Write out every one of the lines below word for word, changing nothing and leaving nothing out.

......

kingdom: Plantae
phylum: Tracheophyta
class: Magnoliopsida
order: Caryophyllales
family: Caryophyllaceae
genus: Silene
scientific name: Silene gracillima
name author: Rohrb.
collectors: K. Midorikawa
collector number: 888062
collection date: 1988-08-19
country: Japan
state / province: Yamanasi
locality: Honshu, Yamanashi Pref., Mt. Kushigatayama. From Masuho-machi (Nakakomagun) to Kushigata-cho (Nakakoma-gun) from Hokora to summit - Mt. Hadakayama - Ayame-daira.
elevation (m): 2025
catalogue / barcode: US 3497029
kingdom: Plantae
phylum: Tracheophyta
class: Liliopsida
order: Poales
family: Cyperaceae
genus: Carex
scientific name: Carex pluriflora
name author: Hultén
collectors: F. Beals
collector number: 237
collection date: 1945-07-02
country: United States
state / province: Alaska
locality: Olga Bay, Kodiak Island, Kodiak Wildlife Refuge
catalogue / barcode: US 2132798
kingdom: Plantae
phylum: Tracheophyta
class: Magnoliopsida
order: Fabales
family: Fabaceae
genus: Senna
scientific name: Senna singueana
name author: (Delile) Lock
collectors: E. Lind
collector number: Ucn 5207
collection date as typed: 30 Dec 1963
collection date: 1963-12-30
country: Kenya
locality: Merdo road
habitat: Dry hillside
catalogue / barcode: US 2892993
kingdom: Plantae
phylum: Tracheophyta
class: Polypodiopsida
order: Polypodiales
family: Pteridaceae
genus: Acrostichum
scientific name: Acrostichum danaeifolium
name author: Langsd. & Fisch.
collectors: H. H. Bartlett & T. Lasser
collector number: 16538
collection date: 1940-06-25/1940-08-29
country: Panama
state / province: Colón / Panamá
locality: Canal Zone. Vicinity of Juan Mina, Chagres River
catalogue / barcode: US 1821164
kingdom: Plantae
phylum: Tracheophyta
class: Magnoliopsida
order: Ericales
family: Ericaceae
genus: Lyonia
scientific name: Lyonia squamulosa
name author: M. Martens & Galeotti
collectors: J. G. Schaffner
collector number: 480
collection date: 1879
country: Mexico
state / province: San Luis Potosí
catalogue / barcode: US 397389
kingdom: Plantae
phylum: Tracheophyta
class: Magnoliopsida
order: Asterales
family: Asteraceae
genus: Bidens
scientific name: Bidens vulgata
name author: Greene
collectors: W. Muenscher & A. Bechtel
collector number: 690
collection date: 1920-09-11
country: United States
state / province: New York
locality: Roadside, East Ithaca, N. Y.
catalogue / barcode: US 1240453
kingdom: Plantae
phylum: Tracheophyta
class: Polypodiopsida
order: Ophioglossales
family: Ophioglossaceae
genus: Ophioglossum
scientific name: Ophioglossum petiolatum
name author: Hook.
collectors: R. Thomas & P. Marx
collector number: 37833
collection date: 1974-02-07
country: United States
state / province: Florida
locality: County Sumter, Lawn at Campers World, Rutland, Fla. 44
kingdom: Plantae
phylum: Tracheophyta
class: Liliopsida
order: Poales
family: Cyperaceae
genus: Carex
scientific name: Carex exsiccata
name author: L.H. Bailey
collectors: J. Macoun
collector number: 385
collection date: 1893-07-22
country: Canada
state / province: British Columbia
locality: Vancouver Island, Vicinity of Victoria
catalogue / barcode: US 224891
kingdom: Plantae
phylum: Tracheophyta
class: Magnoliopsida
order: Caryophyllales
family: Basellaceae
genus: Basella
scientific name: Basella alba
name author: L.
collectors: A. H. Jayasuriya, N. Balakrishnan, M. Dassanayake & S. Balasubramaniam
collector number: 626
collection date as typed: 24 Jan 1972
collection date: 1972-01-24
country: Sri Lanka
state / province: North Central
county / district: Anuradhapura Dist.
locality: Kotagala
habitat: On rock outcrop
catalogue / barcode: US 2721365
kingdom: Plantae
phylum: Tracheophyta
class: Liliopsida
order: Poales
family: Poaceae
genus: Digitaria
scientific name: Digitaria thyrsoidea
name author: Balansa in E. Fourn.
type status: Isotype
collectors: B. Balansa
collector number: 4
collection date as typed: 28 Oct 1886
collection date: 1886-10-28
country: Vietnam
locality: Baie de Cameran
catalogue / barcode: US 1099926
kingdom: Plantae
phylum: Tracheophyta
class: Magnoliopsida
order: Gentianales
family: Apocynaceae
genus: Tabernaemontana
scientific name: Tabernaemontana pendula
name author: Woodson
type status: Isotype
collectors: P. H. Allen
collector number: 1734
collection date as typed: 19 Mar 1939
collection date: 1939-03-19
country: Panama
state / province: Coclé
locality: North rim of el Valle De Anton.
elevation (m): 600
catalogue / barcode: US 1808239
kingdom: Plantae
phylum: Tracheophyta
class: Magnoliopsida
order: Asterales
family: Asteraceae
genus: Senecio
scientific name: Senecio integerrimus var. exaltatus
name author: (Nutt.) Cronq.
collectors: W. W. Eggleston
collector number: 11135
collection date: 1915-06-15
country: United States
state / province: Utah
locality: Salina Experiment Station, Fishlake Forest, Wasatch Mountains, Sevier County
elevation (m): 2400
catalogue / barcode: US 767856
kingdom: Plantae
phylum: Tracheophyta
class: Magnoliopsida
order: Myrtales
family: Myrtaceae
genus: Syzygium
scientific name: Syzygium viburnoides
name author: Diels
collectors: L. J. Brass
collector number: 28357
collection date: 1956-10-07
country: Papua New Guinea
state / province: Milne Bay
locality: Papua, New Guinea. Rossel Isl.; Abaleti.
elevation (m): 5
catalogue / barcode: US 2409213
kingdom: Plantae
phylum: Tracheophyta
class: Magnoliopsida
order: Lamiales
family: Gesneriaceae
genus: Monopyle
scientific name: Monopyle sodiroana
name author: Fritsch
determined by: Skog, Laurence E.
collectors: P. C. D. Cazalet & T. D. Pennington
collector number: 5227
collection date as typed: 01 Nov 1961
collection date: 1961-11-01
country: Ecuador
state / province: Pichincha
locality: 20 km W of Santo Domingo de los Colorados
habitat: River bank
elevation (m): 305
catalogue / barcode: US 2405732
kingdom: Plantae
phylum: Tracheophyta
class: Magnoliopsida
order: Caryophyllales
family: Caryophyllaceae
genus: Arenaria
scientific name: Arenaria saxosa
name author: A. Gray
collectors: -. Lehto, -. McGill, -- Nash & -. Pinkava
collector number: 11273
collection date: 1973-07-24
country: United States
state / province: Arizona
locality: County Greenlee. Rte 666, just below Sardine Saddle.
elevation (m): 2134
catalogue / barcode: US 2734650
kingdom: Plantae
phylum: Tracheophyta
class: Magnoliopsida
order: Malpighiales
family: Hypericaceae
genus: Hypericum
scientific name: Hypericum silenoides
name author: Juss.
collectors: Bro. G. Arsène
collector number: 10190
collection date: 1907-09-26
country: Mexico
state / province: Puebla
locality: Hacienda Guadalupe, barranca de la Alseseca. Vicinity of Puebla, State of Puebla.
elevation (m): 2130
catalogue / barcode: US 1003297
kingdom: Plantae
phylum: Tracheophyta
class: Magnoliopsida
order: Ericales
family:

......

*Response to the exercise*
kingdom: Plantae
phylum: Tracheophyta
class: Magnoliopsida
order: Caryophyllales
family: Caryophyllaceae
genus: Silene
scientific name: Silene gracillima
name author: Rohrb.
collectors: K. Midorikawa
collector number: 888062
collection date: 1988-08-19
country: Japan
state / province: Yamanasi
locality: Honshu, Yamanashi Pref., Mt. Kushigatayama. From Masuho-machi (Nakakomagun) to Kushigata-cho (Nakakoma-gun) from Hokora to summit - Mt. Hadakayama - Ayame-daira.
elevation (m): 2025
catalogue / barcode: US 3497029
kingdom: Plantae
phylum: Tracheophyta
class: Liliopsida
order: Poales
family: Cyperaceae
genus: Carex
scientific name: Carex pluriflora
name author: Hultén
collectors: F. Beals
collector number: 237
collection date: 1945-07-02
country: United States
state / province: Alaska
locality: Olga Bay, Kodiak Island, Kodiak Wildlife Refuge
catalogue / barcode: US 2132798
kingdom: Plantae
phylum: Tracheophyta
class: Magnoliopsida
order: Fabales
family: Fabaceae
genus: Senna
scientific name: Senna singueana
name author: (Delile) Lock
collectors: E. Lind
collector number: Ucn 5207
collection date as typed: 30 Dec 1963
collection date: 1963-12-30
country: Kenya
locality: Merdo road
habitat: Dry hillside
catalogue / barcode: US 2892993
kingdom: Plantae
phylum: Tracheophyta
class: Polypodiopsida
order: Polypodiales
family: Pteridaceae
genus: Acrostichum
scientific name: Acrostichum danaeifolium
name author: Langsd. & Fisch.
collectors: H. H. Bartlett & T. Lasser
collector number: 16538
collection date: 1940-06-25/1940-08-29
country: Panama
state / province: Colón / Panamá
locality: Canal Zone. Vicinity of Juan Mina, Chagres River
catalogue / barcode: US 1821164
kingdom: Plantae
phylum: Tracheophyta
class: Magnoliopsida
order: Ericales
family: Ericaceae
genus: Lyonia
scientific name: Lyonia squamulosa
name author: M. Martens & Galeotti
collectors: J. G. Schaffner
collector number: 480
collection date: 1879
country: Mexico
state / province: San Luis Potosí
catalogue / barcode: US 397389
kingdom: Plantae
phylum: Tracheophyta
class: Magnoliopsida
order: Asterales
family: Asteraceae
genus: Bidens
scientific name: Bidens vulgata
name author: Greene
collectors: W. Muenscher & A. Bechtel
collector number: 690
collection date: 1920-09-11
country: United States
state / province: New York
locality: Roadside, East Ithaca, N. Y.
catalogue / barcode: US 1240453
kingdom: Plantae
phylum: Tracheophyta
class: Polypodiopsida
order: Ophioglossales
family: Ophioglossaceae
genus: Ophioglossum
scientific name: Ophioglossum petiolatum
name author: Hook.
collectors: R. Thomas & P. Marx
collector number: 37833
collection date: 1974-02-07
country: United States
state / province: Florida
locality: County Sumter, Lawn at Campers World, Rutland, Fla. 44
kingdom: Plantae
phylum: Tracheophyta
class: Liliopsida
order: Poales
family: Cyperaceae
genus: Carex
scientific name: Carex exsiccata
name author: L.H. Bailey
collectors: J. Macoun
collector number: 385
collection date: 1893-07-22
country: Canada
state / province: British Columbia
locality: Vancouver Island, Vicinity of Victoria
catalogue / barcode: US 224891
kingdom: Plantae
phylum: Tracheophyta
class: Magnoliopsida
order: Caryophyllales
family: Basellaceae
genus: Basella
scientific name: Basella alba
name author: L.
collectors: A. H. Jayasuriya, N. Balakrishnan, M. Dassanayake & S. Balasubramaniam
collector number: 626
collection date as typed: 24 Jan 1972
collection date: 1972-01-24
country: Sri Lanka
state / province: North Central
county / district: Anuradhapura Dist.
locality: Kotagala
habitat: On rock outcrop
catalogue / barcode: US 2721365
kingdom: Plantae
phylum: Tracheophyta
class: Liliopsida
order: Poales
family: Poaceae
genus: Digitaria
scientific name: Digitaria thyrsoidea
name author: Balansa in E. Fourn.
type status: Isotype
collectors: B. Balansa
collector number: 4
collection date as typed: 28 Oct 1886
collection date: 1886-10-28
country: Vietnam
locality: Baie de Cameran
catalogue / barcode: US 1099926
kingdom: Plantae
phylum: Tracheophyta
class: Magnoliopsida
order: Gentianales
family: Apocynaceae
genus: Tabernaemontana
scientific name: Tabernaemontana pendula
name author: Woodson
type status: Isotype
collectors: P. H. Allen
collector number: 1734
collection date as typed: 19 Mar 1939
collection date: 1939-03-19
country: Panama
state / province: Coclé
locality: North rim of el Valle De Anton.
elevation (m): 600
catalogue / barcode: US 1808239
kingdom: Plantae
phylum: Tracheophyta
class: Magnoliopsida
order: Asterales
family: Asteraceae
genus: Senecio
scientific name: Senecio integerrimus var. exaltatus
name author: (Nutt.) Cronq.
collectors: W. W. Eggleston
collector number: 11135
collection date: 1915-06-15
country: United States
state / province: Utah
locality: Salina Experiment Station, Fishlake Forest, Wasatch Mountains, Sevier County
elevation (m): 2400
catalogue / barcode: US 767856
kingdom: Plantae
phylum: Tracheophyta
class: Magnoliopsida
order: Myrtales
family: Myrtaceae
genus: Syzygium
scientific name: Syzygium viburnoides
name author: Diels
collectors: L. J. Brass
collector number: 28357
collection date: 1956-10-07
country: Papua New Guinea
state / province: Milne Bay
locality: Papua, New Guinea. Rossel Isl.; Abaleti.
elevation (m): 5
catalogue / barcode: US 2409213
kingdom: Plantae
phylum: Tracheophyta
class: Magnoliopsida
order: Lamiales
family: Gesneriaceae
genus: Monopyle
scientific name: Monopyle sodiroana
name author: Fritsch
determined by: Skog, Laurence E.
collectors: P. C. D. Cazalet & T. D. Pennington
collector number: 5227
collection date as typed: 01 Nov 1961
collection date: 1961-11-01
country: Ecuador
state / province: Pichincha
locality: 20 km W of Santo Domingo de los Colorados
habitat: River bank
elevation (m): 305
catalogue / barcode: US 2405732
kingdom: Plantae
phylum: Tracheophyta
class: Magnoliopsida
order: Caryophyllales
family: Caryophyllaceae
genus: Arenaria
scientific name: Arenaria saxosa
name author: A. Gray
collectors: -. Lehto, -. McGill, -- Nash & -. Pinkava
collector number: 11273
collection date: 1973-07-24
country: United States
state / province: Arizona
locality: County Greenlee. Rte 666, just below Sardine Saddle.
elevation (m): 2134
catalogue / barcode: US 2734650
kingdom: Plantae
phylum: Tracheophyta
class: Magnoliopsida
order: Malpighiales
family: Hypericaceae
genus: Hypericum
scientific name: Hypericum silenoides
name author: Juss.
collectors: Bro. G. Arsène
collector number: 10190
collection date: 1907-09-26
country: Mexico
state / province: Puebla
locality: Hacienda Guadalupe, barranca de la Alseseca. Vicinity of Puebla, State of Puebla.
elevation (m): 2130
catalogue / barcode: US 1003297
kingdom: Plantae
phylum: Tracheophyta
class: Magnoliopsida
order: Ericales
family:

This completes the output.